The privatisation exercise was consolidated on September 13, 2013, during the tenure of former President Goodluck Jonathan.
Gabriel Suswan, the chairman of the senate panel, told journalists after the meeting of his panel that the probe was not a punitive action.
Suswan said various sums ranging from N701bn, N600bn, N380bn and N213bn had been released as intervention funds in the last seven years.
He said the minister of finance, Zainab Ahmed, and her counterparts in the ministry of power, among other heads of government agencies in the power sector as well as private sector operators, had been summoned.
The chairman, who said that the three-day hearing would begin next week, recalled that the Senate had a motion on the floor where the committee was mandated based on that motion to investigate comprehensively the power sector, especially in areas as it related to the intervention.

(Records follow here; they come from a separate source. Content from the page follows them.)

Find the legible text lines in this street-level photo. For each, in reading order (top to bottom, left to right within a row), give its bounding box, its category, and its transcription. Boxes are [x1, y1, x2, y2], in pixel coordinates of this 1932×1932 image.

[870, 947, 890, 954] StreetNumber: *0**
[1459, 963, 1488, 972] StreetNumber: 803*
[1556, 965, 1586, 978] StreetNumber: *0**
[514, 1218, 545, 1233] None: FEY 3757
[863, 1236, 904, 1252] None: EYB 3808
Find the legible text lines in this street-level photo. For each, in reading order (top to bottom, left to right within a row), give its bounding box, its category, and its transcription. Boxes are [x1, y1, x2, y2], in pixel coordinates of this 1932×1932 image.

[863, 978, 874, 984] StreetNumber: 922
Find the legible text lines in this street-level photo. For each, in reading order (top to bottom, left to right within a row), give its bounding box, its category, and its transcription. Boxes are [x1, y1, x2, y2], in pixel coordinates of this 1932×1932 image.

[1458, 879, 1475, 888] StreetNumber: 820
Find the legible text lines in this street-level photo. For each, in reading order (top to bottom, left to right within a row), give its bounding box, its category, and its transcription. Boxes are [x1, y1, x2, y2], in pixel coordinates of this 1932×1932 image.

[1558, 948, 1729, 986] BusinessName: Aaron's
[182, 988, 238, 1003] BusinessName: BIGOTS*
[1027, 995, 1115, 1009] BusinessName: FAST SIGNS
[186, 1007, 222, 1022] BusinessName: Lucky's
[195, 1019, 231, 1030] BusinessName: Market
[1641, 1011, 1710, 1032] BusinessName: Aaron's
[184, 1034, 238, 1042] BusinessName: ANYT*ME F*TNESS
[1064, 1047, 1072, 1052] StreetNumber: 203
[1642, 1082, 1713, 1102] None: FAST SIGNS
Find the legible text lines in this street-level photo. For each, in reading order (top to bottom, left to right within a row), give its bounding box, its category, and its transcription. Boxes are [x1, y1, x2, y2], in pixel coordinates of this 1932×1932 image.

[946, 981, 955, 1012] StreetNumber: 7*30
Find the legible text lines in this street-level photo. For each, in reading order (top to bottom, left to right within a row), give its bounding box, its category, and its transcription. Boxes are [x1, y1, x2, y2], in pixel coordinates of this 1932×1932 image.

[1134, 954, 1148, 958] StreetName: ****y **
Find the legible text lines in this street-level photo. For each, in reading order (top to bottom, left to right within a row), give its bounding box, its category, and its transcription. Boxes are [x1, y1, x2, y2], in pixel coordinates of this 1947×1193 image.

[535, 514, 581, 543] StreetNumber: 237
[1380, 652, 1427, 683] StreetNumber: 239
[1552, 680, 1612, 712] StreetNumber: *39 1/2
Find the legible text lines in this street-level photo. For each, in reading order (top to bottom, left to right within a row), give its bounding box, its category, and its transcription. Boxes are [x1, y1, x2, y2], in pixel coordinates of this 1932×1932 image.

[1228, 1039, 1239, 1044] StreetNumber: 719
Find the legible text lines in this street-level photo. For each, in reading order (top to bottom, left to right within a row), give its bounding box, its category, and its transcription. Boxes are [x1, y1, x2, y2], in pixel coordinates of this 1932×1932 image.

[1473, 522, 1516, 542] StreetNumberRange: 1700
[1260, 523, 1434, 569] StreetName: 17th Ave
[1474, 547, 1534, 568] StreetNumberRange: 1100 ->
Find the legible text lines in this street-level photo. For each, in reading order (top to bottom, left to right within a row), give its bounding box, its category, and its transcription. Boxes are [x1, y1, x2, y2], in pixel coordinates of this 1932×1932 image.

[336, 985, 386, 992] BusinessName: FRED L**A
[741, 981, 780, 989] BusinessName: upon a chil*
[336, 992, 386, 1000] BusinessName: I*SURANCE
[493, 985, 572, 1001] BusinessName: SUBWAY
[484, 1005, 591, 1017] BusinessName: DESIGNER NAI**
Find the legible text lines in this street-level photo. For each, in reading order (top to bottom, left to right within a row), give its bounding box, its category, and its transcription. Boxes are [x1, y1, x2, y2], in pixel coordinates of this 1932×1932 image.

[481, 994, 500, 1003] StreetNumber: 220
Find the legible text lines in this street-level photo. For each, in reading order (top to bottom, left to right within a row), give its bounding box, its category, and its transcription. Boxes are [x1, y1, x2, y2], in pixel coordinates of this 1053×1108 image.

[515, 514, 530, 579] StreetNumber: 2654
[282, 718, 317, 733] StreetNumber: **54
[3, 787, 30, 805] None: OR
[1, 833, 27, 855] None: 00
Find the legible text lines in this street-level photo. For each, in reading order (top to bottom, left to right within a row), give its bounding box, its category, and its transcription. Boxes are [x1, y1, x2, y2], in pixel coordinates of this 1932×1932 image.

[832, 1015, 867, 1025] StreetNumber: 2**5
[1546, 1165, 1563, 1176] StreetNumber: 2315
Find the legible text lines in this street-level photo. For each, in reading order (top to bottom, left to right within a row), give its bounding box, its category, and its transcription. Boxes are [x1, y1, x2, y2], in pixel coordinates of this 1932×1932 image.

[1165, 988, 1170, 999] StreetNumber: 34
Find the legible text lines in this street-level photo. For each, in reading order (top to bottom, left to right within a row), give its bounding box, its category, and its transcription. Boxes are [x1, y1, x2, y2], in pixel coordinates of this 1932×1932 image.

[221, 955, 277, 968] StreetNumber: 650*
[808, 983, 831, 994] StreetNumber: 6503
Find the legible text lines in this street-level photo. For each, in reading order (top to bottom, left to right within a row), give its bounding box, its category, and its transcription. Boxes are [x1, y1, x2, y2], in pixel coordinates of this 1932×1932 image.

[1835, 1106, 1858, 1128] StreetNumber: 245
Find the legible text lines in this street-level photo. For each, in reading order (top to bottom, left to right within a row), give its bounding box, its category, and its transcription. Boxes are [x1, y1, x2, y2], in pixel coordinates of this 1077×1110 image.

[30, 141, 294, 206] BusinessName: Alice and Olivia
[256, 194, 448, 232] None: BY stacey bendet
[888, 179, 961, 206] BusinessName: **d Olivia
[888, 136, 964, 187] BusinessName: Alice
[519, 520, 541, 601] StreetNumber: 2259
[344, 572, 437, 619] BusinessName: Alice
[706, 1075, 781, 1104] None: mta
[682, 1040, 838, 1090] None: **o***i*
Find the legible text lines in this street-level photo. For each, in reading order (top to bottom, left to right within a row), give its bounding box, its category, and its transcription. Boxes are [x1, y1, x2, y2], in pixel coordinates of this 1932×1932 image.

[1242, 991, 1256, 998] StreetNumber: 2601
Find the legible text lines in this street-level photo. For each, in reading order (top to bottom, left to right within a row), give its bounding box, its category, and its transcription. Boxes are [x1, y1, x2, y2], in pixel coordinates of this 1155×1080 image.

Suswam said that the committee would investigate all interventions in the sector since the privatisation of the sector to date with a view to ascertaining the adequacy of such interventions and their desired impact.
“We are looking at the intervention and whether corporate governance had been introduced since privatisation because the expectation is that the sector will become efficient, unfortunately that is not the case.
“You know that the Federal Government had over the years intervened at various times in different sums: N701 billion, N600 billion and this year there has been N380 billion and N213 billion.
“All of these monies were Federal Government interventions in the power sector with the intention and hope that the power sector will become efficient and Nigerians will have access to electricity.
“Unfortunately, in spite of these huge amount of monies that have been expended, the result in what we see today is that the performance is below expectations,” Suswam added.
He however noted that the investigation would not be punitive, but intended to identify the reasons for efficiency and under performance in terms of unstable and inadequate electricity supply in the sector in spite of the huge financial interventions by government.
Suswam said other objectives of the investigation were to assist President Muhammadu Buhari to achieve his promise to Nigerians of providing them with adequate and stable power supply.
“The investigation is intended to identify why this interventions have come and there has been no improvement.
“This is so that at the end of the day, the leadership of the Senate will present that to the President of this country, who has shown a lot commitment to providing electricity to Nigerians,” he said.
He listed those agencies to appear before the committee to include Ministry of Finance and Central Bank of Nigeria (CBN) because most of the interventions of government came from these two bodies.
Others, Suswam said are the Nigeria Bulk Electricity Trader (NBET), Nigeria Electricity Regulatory Commission (NERC), Transmission Company of Nigeria (TCN) and Presidential Power Initiative among others.